
      This result might be easier for some to take if we had a common narrative explaining how it happened that, at the same time that the Lambeth Conferences were becoming the cherished Anglican Communion in some places, those in other places were instead championing an idea that Anglicanism is the fundamentally the right to be left alone. Absent that narrative, neither side recognizes the legitimacy of the other. Some of us fail to see that the tacit norms we assume for global koinonia seem strange and menacing in churches with designedly weak governance structures such as TEC. The Anglican Communion Covenant proposed closer ties throughout the world than TEC had between Mark Lawrence’s South Carolina and Michael Curry’s North Carolina. Conversely, liberals gazing at all things through the lens of sex (eg in the Episcopal Cafe and Thinking Anglicans) cannot welcome any continuation of the koinonia story (eg Anglican Communion Covenant) as the missional outcome of a century-long process. Whether that reflects a taste for autonomy that rejects mutual subjection in Christ, or a disavowed yet visceral rejection of southern Anglicans, it comes to the same aversion to global koinonia. A common narrative could not narrow this chasm or make it less deep, but it could hold up a mirror to the two sides that they need to study.

  3. Let us all perhaps talk more of Christ as the head of the church, humbly and gratefully acknowledging unity through him in preference to attempting to create or sustain unity by negotiation.
    We will all be a lot happier!
    🙂

    • Negotiation does not create unity. The energy comes from a shared vision. For this to be channelled effectively, you still need structures. Unless you are a congregationalist solution.

  4. What, if anything, prevents the following scenario?

    (a) The primates have a lovely party in Canterbury for the new primates from ACNA and TEC.

    (b) The Archbishop of Canterbury affirms the Church of England’s communion with both churches.

    (c) The websites of TEC and ACNA parishes continue to describe them as Anglican as they do now.

    (d) Nearly all primates distinguish recognition of shared heritage from communion.

    (e) These primates note that standard episcopal order– national or regional churches, primates who can speak for their churches, archbishops with disciplinary authority, geographically contiguous provinces and dioceses, etc– is, practically speaking, a necessary but insufficient condition of working communion on the basis of the historic episcopate.

    (f) They agree that neither TEC nor ACNA are in standard episcopal order (as is also the case among Orthodox jurisdictions in the Western Hemisphere), and that this disqualifies both from full participation in the main body of the Anglican Communion.

    (g) Among those Anglican churches that are in standard episcopal order closer communion emerges.

    (h) Within this communion, regional groupings of adjacent churches emerge. These groupings have regional primates (eg Sydney) and relationships with simillar non-Anglican churches (eg Porvoo).

    (i) The primates recognize the Archbishop of Canterbury as a universal convenor for Anglicans much as the Patriarch of Constantinople is the ‘ecumenical patriarch’ among the Orthodox.

    This course of events differs from the the ‘federation’ scenario in several respects–

    (1) It invites comparison to multipolar, consensual Orthodoxy rather than to unipolar, administrative Catholicism.

    (2) It recognizes that much of the perceived crisis in the Anglican Communion has arisen from the non-standard organization of Anglicans in the United States. What has not been tried cannot have failed.

    (3) It frankly acknowledges that more is expected of partners in communion than of heirs of a common tradition.

    (4) It offers a degree of participation in the Communion to some compatible non-Anglicans.

    (5) Without detaching the Archbishop of Canterbury from the Church of England (as indeed the Patriarch of Constantinope is not independent of the Holy Synod of Constantinople), it balances his perceived responsibility for the Anglican Communion with clear non-papal power.

## Provided information
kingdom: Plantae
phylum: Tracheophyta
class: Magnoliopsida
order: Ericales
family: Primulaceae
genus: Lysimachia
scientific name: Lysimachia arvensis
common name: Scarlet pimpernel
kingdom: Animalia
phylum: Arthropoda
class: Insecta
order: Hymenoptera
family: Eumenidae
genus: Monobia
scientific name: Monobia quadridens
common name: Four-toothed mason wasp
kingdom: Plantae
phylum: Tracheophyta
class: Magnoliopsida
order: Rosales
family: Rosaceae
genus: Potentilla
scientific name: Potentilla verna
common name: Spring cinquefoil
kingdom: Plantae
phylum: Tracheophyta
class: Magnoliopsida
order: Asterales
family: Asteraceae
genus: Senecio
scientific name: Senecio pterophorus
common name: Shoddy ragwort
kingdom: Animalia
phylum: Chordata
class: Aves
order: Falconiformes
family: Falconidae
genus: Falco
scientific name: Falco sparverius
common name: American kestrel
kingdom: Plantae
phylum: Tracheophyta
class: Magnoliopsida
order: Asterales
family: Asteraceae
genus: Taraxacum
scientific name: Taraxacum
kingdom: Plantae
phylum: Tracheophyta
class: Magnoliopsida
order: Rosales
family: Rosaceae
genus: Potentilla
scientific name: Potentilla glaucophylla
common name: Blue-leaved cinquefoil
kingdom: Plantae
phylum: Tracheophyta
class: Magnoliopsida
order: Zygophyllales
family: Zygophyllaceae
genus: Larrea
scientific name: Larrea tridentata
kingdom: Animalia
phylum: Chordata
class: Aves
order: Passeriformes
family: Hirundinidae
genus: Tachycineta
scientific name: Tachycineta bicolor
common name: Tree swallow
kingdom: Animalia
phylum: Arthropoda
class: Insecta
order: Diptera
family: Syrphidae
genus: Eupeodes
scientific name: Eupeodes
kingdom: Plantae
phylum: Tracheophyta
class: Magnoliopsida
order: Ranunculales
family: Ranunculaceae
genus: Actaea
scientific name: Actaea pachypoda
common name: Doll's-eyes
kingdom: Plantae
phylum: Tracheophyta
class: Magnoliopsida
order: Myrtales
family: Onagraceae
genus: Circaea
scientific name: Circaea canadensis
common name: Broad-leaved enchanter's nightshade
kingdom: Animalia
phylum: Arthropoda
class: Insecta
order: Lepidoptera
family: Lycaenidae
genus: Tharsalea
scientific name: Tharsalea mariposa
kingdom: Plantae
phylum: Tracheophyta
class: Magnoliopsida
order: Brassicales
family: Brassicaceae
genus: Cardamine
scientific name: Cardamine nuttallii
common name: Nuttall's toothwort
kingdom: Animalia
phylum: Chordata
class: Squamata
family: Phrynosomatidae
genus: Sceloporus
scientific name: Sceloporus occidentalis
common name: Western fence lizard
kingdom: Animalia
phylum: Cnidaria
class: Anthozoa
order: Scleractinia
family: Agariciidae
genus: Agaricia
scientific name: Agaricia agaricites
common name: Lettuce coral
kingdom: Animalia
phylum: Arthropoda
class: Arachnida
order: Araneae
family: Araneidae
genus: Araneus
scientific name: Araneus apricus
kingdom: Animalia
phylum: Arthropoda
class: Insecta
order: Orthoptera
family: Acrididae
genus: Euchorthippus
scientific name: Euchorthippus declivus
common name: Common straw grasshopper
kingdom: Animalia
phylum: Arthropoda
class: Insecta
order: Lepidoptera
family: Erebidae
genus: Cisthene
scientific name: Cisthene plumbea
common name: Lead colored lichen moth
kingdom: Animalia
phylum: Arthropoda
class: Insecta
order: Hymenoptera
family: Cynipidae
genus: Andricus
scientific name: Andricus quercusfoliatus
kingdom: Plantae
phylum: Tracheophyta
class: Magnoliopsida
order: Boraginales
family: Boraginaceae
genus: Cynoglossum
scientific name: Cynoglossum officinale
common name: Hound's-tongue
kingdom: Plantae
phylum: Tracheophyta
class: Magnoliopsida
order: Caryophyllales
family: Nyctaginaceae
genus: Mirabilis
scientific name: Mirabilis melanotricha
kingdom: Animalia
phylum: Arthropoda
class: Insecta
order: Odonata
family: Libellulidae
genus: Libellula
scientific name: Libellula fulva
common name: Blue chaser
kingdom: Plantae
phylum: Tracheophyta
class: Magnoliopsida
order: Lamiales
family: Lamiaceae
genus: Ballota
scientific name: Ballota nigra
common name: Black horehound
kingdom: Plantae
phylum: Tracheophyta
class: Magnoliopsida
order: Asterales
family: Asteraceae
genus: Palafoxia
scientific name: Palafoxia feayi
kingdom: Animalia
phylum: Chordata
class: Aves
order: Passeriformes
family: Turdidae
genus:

## Questions on the material
[1] List the features of "standard episcopal order" that the Anglican Communion passage names in point (e).
[2] In the Anglican Communion passage, which two places are given as examples of liberals who see all things through the lens of sex?
[3] Rewrite the paragraph of the Anglican Communion passage that begins "This result might be easier for some to take" in a shorter form, keeping its main facts.

## Answers to the exercises
[1]
- National or regional churches
- Primates who can speak for their churches
- Archbishops with disciplinary authority
- Geographically contiguous provinces and dioceses

[2] The Episcopal Cafe and Thinking Anglicans.

[3] A common narrative might make this result easier to accept. It would explain how some places came to cherish the Lambeth Conferences as the Anglican Communion while others held that Anglicanism is fundamentally the right to be left alone. Without such a narrative, neither side sees the other as legitimate. Some fail to see that the norms they assume for global koinonia look strange and menacing in churches with designedly weak governance, such as TEC. The Anglican Communion Covenant proposed closer worldwide ties than TEC had between Mark Lawrence's South Carolina and Michael Curry's North Carolina. Liberals who see everything through the lens of sex, as at the Episcopal Cafe and Thinking Anglicans, cannot welcome the Covenant as the missional outcome of a century-long process. Whether this comes from a taste for autonomy or from a visceral rejection of southern Anglicans, the result is the same aversion to global koinonia. A common narrative could not narrow this chasm, but it could hold up a mirror that both sides need to study.